South Sudan's English Daily Newspaper
"We Dare where others fear"

By Awan Achiek
The transitional unity government has been asked to regulate commodity prices amid run-away inflation in the market caused by the halting of oil production and global external shocks.
Professor Abraham Matoc, Vice Chancellor for Dr. John Garang University of Science and Technology, said the government should intervene in the market to protect low-income consumers.
“There are two ways to stop this.
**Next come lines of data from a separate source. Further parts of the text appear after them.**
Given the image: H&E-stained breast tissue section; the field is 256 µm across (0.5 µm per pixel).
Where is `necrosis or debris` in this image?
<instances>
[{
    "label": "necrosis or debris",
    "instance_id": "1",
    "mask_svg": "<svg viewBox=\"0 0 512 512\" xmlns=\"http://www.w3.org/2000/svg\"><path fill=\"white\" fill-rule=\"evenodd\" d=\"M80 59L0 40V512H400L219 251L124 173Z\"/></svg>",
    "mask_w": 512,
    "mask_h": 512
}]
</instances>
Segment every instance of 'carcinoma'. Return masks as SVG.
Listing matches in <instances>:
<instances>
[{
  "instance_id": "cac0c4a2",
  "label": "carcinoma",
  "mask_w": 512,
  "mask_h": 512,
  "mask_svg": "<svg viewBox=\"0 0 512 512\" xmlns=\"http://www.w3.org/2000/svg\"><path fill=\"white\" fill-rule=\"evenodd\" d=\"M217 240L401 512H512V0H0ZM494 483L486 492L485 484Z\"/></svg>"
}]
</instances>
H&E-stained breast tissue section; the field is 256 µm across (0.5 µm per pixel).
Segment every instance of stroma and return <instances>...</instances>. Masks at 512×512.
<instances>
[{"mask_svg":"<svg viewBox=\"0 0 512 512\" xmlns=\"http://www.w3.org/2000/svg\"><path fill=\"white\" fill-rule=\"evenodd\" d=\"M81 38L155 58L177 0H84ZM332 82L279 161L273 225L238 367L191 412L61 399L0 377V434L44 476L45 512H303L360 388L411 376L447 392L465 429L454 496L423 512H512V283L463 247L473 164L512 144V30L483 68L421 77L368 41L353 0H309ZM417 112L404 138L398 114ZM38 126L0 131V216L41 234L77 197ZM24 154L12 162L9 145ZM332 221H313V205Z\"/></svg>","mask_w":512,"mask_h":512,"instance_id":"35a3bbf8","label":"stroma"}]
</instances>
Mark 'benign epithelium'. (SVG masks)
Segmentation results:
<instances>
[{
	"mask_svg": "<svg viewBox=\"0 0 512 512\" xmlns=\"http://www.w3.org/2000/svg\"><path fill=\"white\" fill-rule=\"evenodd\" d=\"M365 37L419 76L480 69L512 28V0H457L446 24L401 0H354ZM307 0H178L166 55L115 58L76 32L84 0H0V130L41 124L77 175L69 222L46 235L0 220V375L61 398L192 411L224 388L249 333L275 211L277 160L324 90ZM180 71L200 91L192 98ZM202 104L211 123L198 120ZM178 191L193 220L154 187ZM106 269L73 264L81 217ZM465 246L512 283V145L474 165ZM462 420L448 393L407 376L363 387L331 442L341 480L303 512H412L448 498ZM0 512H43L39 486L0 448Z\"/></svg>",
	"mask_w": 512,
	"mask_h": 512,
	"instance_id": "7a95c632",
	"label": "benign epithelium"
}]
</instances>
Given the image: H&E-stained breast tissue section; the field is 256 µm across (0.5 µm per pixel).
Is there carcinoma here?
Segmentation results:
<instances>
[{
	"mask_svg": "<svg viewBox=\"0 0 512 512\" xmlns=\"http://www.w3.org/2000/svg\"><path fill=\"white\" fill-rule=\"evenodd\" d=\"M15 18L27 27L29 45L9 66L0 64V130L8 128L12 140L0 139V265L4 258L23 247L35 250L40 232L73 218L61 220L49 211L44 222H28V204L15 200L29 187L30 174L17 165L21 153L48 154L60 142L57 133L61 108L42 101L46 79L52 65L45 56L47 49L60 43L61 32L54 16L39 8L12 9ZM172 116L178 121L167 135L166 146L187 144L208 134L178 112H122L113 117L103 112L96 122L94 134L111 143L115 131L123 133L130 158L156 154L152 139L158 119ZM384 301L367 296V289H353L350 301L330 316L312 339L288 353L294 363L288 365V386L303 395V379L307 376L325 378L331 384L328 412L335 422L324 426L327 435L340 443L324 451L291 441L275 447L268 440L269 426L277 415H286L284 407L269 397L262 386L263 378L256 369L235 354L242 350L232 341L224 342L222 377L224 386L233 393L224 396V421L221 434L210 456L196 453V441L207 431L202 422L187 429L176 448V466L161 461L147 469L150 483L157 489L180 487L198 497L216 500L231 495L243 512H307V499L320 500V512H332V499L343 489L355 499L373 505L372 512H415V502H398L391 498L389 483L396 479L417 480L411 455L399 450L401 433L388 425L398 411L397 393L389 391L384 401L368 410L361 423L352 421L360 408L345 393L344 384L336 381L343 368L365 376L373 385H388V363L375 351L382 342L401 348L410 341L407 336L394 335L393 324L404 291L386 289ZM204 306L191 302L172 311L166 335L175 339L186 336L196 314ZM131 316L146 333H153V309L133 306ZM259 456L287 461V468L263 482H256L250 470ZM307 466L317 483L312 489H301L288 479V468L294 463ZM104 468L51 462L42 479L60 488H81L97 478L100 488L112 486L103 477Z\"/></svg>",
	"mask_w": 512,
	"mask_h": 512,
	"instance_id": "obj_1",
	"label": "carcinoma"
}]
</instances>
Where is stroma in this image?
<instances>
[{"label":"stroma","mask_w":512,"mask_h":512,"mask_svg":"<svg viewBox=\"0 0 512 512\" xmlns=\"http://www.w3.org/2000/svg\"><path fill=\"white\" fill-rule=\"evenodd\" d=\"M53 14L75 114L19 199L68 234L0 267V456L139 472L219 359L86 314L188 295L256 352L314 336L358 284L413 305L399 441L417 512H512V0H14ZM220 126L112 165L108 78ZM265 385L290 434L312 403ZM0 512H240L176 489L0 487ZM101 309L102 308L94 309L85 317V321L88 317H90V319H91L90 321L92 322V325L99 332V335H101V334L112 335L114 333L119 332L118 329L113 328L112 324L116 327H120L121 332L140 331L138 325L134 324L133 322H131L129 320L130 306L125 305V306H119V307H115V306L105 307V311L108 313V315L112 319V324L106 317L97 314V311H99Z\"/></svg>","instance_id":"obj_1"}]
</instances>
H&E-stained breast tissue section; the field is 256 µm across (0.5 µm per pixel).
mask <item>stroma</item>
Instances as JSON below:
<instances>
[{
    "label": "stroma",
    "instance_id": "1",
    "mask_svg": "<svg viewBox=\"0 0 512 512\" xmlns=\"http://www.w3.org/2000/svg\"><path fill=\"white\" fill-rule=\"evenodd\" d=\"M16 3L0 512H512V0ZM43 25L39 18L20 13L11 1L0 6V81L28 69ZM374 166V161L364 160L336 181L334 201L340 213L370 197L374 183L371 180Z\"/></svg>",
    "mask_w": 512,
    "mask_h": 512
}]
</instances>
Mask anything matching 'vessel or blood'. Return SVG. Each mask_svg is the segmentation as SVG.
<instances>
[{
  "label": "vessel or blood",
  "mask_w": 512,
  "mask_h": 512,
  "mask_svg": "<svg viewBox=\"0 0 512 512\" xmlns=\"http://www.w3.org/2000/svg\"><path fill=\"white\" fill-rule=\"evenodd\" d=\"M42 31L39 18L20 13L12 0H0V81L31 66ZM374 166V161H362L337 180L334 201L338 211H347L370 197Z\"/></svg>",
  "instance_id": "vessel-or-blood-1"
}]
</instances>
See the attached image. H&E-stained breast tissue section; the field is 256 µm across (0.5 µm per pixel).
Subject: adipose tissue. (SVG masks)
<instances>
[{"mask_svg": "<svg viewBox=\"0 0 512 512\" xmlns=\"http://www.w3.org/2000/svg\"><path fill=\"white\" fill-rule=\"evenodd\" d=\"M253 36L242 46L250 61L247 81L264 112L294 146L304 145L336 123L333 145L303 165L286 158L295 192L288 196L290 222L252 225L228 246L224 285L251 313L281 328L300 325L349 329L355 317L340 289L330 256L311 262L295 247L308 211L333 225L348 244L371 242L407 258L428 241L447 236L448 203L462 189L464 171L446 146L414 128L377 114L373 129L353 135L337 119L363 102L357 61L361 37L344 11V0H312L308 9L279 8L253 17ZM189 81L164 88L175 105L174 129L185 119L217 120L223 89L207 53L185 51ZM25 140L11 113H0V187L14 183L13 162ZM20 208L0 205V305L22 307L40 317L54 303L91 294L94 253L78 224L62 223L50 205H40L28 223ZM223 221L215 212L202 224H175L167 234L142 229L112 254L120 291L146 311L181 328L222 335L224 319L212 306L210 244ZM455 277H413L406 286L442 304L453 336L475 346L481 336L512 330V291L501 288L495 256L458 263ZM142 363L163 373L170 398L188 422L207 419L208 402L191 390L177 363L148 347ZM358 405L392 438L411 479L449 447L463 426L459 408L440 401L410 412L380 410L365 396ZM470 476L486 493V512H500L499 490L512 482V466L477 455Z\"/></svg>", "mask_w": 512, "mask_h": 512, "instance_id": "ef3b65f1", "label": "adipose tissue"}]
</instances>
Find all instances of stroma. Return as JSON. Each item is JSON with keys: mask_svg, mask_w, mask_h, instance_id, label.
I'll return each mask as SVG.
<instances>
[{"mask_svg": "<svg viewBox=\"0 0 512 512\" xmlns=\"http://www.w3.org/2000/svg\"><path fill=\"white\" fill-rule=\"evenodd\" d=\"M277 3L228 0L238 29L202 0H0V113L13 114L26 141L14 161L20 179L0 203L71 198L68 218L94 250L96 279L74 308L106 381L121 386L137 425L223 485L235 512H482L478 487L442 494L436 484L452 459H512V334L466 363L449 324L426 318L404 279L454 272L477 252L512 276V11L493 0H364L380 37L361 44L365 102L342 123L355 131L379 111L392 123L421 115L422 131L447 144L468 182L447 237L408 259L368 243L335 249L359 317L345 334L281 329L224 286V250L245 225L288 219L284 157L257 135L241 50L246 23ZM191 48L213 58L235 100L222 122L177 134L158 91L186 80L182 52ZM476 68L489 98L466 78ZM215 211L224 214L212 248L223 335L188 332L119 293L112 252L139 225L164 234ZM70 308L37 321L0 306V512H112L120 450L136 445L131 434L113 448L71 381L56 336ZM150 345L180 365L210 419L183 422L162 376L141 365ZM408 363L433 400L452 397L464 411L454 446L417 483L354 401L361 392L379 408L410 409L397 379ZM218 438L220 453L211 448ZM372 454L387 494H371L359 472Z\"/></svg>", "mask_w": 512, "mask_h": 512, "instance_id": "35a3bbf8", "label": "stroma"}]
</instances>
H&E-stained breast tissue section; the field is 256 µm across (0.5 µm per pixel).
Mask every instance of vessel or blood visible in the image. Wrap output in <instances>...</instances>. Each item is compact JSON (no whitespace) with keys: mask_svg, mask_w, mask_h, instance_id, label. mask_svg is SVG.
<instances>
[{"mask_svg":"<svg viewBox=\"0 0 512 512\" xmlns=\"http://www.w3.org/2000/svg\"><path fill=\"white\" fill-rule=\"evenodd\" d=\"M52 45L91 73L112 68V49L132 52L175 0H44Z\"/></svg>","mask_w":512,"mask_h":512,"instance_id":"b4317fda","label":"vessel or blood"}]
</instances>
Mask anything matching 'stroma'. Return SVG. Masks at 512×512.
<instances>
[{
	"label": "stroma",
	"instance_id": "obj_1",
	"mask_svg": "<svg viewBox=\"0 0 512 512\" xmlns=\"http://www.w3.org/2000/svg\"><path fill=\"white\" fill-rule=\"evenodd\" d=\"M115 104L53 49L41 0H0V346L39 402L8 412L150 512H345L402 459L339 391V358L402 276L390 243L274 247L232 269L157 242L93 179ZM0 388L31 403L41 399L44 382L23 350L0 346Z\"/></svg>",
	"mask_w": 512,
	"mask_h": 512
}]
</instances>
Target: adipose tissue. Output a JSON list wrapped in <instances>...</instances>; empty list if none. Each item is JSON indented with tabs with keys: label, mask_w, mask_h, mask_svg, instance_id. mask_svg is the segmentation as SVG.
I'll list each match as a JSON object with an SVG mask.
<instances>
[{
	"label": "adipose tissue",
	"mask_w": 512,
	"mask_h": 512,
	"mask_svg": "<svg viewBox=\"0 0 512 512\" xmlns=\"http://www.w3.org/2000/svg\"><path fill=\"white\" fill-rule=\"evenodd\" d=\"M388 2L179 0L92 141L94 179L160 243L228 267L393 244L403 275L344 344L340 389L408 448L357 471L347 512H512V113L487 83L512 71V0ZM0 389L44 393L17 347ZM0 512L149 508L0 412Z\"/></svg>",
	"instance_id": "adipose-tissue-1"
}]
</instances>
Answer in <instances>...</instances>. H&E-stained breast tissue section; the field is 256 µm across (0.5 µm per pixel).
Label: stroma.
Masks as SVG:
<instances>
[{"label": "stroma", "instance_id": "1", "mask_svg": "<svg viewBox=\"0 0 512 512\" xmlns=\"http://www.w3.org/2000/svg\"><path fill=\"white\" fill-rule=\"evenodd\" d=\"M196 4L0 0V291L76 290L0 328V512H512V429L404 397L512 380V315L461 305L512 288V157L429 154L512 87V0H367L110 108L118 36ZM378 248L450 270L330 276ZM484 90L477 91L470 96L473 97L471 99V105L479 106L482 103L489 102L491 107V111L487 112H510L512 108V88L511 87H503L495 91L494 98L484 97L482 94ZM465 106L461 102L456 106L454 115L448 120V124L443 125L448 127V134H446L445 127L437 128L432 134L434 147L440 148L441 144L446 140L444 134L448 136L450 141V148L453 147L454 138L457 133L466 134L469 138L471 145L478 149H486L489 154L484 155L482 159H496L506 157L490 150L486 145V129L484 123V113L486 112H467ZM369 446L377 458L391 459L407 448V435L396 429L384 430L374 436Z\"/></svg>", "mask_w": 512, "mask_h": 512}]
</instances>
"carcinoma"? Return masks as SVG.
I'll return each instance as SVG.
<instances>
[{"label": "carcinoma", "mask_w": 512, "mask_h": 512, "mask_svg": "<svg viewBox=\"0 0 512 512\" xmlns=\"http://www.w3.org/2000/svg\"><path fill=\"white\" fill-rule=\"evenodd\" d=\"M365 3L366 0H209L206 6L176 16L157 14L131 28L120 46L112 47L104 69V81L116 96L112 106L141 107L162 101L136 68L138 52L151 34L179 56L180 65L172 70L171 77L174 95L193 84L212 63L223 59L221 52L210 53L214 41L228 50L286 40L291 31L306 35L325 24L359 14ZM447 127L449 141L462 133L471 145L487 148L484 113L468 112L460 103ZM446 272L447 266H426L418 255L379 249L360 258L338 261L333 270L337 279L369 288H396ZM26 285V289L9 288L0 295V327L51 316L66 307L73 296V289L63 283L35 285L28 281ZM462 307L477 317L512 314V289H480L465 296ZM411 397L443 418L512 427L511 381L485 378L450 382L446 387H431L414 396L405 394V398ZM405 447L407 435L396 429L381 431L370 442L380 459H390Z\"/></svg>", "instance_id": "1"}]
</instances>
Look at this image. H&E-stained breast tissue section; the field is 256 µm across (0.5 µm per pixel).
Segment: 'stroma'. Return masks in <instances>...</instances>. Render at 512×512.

Number one is government intervention to restrict and regulate the prices,” Matoc told the Dawn in an interview on Tuesday.
Matoc said the assumption of a free-market economy can’t prevent the government from regulating prices of commodities in the market.
“Having persistent inflation and inflation is actually created because of free market assumptions, which is not exactly a free market,” he said.
Matoc proposed a change of local currency in order to strengthen the economy.
“I propose the only way to come out of this is to change the currency so that we strike out one zero from 1,000 to 100,” he said.
He attributed the devaluation of the South Sudan Pound against the U.S. dollar to low productivity.
“There is no competition, because there is no productivity, and the issue of supply and demand is not equally working properly in the economy,” Matoc said.
He said that the failure by the government to regulate the market has given way to speculators.
“And therefore, as a market economy, with a few speculators, those who speculate and who like to trade on money, and who like to keep money for themselves, will monopolize the market, and will take all the currency, and this is through black marketing,” Matoc said.
He said lack of restriction has also empowered black marketers to dominate the exchange rate sector.
“The prices are not controlled, and therefore the speculators and black marketers and the dealers begin to monopolize the market. And this weakens the local currency,” Matoc added.